Entries provided>
● ● ● ● ● ● ●

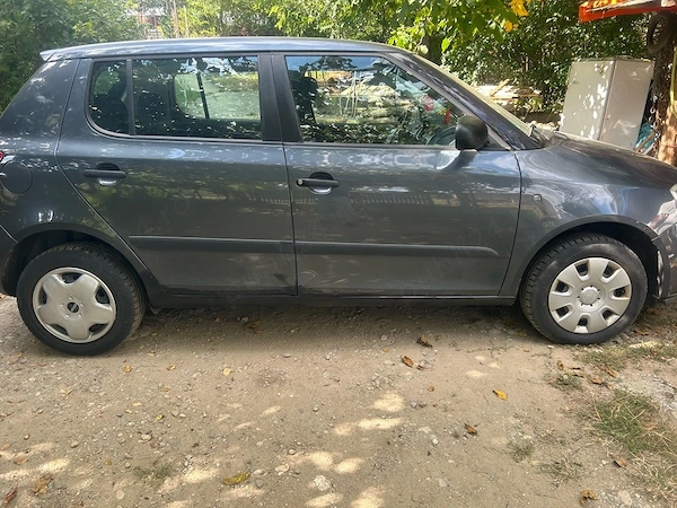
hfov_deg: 67.3
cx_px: 338
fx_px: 508
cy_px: 254
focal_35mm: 26
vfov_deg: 53.1
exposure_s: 1/206
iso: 40
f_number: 1.5
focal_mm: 5.7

● ● ● ● ● ● ●

Problem> Without the images, write out each line of the data verbatim.

Task response>
hfov_deg: 67.3
cx_px: 338
fx_px: 508
cy_px: 254
focal_35mm: 26
vfov_deg: 53.1
exposure_s: 1/206
iso: 40
f_number: 1.5
focal_mm: 5.7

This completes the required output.